A total of 1033 euthyroid patients who underwent coronary angiography were enrolled and divided into four groups based on their coronary angiography and Thrombolysis in Myocardial Infarction (TIMI) flow grade: Normal Coronary Artery (NCA), CSFP, Non-obstructive CAD (N-CAD), and Obstructive CAD (O-CAD). Multivariate multinomial regression analysis was conducted to assess the association between thyroid hormone levels and CSFP as well as CAD. Thereafter, the prediction accuracy of Free Triiodothyronine (FT3) levels for the presence of CSFP and CAD was evaluated by the Receiver Operating Characteristic (ROC) curve analysis.

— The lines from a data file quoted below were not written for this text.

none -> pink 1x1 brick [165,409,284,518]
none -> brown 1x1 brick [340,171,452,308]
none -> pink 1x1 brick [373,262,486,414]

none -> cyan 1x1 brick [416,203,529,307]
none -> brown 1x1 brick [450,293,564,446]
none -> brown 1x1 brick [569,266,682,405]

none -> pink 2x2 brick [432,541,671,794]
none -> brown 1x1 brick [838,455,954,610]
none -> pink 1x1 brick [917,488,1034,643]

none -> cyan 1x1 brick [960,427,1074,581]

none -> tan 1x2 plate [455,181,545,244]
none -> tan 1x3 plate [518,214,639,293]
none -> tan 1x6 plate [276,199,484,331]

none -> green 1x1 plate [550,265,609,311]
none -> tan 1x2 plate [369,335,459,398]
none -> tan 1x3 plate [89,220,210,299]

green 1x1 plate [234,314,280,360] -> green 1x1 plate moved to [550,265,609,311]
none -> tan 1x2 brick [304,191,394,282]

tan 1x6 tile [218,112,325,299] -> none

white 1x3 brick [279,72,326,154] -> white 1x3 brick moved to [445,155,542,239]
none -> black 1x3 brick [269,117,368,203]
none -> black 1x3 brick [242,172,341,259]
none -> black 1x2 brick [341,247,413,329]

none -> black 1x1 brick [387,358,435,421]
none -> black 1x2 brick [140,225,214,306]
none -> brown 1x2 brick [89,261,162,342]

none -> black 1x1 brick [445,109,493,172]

FT3 serum level was significantly lower in the CSFP and both CAD groups compared to the NCA group (P < 0.001). FT3 level was inversely correlated to the presence of CSFP and CAD (both N-CAD and O-CAD) only in young females. Moreover, TSH was found to be an independent predictor of O-CAD in young individuals, regardless of their gender. Furthermore, FT3 levels ≤ 2.56 pg/mL predicted the presence of CSFP (78% sensitivity and 62% specificity) and FT3 levels ≤ 2.38 pg/mL predicted the presence of CAD (64% sensitivity and 75% specificity) in young females.
FT3 level was negatively associated with CSFP and CAD in young females. In addition, high levels of TSH were associated with O-CAD only in young patients. Further studies are required to shed more light upon the regarded associations.